- 314 Okunma
- 0 Yorum
- 0 Beğeni
MÜCEVHERLİ MİNARA
Mimar Sinan’ın “Kalfalık Eseri” olarak nitelendirdiği Süleymaniye Camisi’nde yer alan dört minare, İstanbul’un fethinden sonra tahta geçen 4 padişahı ve minarelerin üzerinde yer alan 10 şerefenin ise Kanunu Sultan Süleyman’ın 10. Padişah olmasını temsil etmektedir. Bu minarelerden bir tanesinin mücevherlerle karılan harçtan inşa edildiğini biliyor muydunuz? Külliyeleri ile birlikte 7 yılda tamamlanan Süleymaniye Camisi’nin temel kazısı 3 yıl sürer. Ardından da temelin oturması ve sağlamlaşması için inşaata bir süre ara verilir.

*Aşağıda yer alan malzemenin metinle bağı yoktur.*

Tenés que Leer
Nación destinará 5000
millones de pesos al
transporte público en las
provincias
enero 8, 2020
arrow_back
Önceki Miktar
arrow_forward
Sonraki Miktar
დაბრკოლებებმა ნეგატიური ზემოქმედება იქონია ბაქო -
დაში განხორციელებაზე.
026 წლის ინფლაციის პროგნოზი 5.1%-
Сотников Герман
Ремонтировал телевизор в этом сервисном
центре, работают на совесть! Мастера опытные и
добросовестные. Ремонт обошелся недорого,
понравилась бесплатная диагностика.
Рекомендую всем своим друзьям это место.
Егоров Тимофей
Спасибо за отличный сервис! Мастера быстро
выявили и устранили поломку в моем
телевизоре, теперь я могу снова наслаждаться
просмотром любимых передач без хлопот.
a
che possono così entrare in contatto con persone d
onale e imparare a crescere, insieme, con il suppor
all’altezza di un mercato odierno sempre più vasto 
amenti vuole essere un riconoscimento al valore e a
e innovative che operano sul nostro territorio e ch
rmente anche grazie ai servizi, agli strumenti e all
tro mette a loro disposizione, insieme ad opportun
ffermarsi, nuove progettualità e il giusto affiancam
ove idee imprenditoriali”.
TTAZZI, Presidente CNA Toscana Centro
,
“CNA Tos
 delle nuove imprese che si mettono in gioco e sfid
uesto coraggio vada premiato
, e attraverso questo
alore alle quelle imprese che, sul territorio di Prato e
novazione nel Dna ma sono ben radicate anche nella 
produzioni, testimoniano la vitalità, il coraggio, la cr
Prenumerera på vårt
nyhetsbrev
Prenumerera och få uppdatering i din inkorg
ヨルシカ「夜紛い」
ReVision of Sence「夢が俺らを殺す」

Tabi ki Mimar Sinan’ı çekemeyenler boş durmaz “Ya Sinan bu camiyi bitiremeyecek, ya da hünkarın parası bu camiyi yaptırmaya yetmedi” şeklinde dedikodu yaymaya başlarlar. Dedikodular, Osmanlı Devleti ile rekabet halinde olan İran Şahı Tahmasb’a kadar ulaşır. Tahmasb beklediği fırsatı yakaladığı düşüncesiyle; kıymetli mallar yüklü bir kervan ile içi mücevherlerle dolu bir sandığı Kanuni Sultan Süleyman’a gönderir. Görünürde dostça bir yardım olan bu davranışıyla, kendi kudret ve zenginliğini göstermek, sonunda büyük eserin ancak kendi yardımı ile meydana geldiğini söylemek, övünmek isteyen Tahmasb; Kanuni’ye bu hediyeleri gönderme sebebini açıklayan mektubunda şunları yazar:
“Haber aldık ki camiyi tamamlamaya kudretiniz yetmeyip, yapılmasından feragat etmişsiniz. Sizin dostluğunuza dayanarak bu kadar mal, hazine ve cevahir gönderdik. Bu mücevherlerle inşaatı bitirmeye çalışın ki bizim dahi hayratınızda hissemiz ola.”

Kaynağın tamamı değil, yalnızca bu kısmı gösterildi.